It's Sunday morning at 11:13 am. We are on our way back to Portland from Seattle in a pickup truck carrying a stack if Michael's paintings. Last night he showed his work to The Linda Hodges Gallery and they (unsurprisingly - because his work is exceptional) asked him to do a show this coming February.
Beckett is in the back seat watching an episode of the incessantly smiling Barney on the iPad. The sun is settled in warm pools on Michael's denimed lap. Windows are down and the hair that flies into my eyes, nose and mouth, is an aggravating reminder that I've just started shedding my uterine lining.
There are bright red cars, colbalt blue cars, taxi cab yellow cars driven by people who pick their noses, who passively listen (or not) to their passengers, who glance too much at their phones. Like us, they have left somewhere to go somewhere else, flanked on a highway between what was and will be.

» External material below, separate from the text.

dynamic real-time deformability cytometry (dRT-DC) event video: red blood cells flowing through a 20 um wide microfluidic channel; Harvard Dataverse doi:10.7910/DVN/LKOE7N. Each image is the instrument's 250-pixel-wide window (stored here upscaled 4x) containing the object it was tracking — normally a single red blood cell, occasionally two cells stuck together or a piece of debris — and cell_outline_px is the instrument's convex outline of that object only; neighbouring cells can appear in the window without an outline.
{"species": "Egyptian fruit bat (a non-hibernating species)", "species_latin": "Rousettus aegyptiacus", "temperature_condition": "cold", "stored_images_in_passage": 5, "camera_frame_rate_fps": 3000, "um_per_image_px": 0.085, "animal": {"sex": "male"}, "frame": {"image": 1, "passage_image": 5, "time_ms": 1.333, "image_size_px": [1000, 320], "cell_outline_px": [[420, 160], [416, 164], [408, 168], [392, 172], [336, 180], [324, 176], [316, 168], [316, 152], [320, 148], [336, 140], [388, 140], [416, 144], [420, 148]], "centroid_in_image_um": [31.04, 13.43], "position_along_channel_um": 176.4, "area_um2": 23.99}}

They are coming from fishing trips, great uncles' funerals, Rifle handling workshops, teenage sleepovers, baby shower brunches, grocery store shopping-sprees, drive-throughs, red-tail hawk-watching, binge drinking, Zumba and Starbucks. They are headed home, to the rodeo, to Kinkos, to a toddler's birthday party, to Taco Bell, to cousin Fred's annual BBQ, to sleep with Anthony's wife, to put their last 100 dollars into a slot machine.
I smell horses and coffee, dust and stale panties. I hear the wild combat of tires and wind. I'm thinking about what I should make for dinner this week - chickpea crepes and tarragon tomato soup. I picture the overflowing laundry basket in my closet and the crusty sheets on our bed.
I think about not having any time and whether it's even possible to possess such a thing. I think about the pleasure and privilege of time and the time involved in thinking about time. Time spent in cars, in waiting rooms, the few seconds between taking steps. Time spent flanking between what was and will be.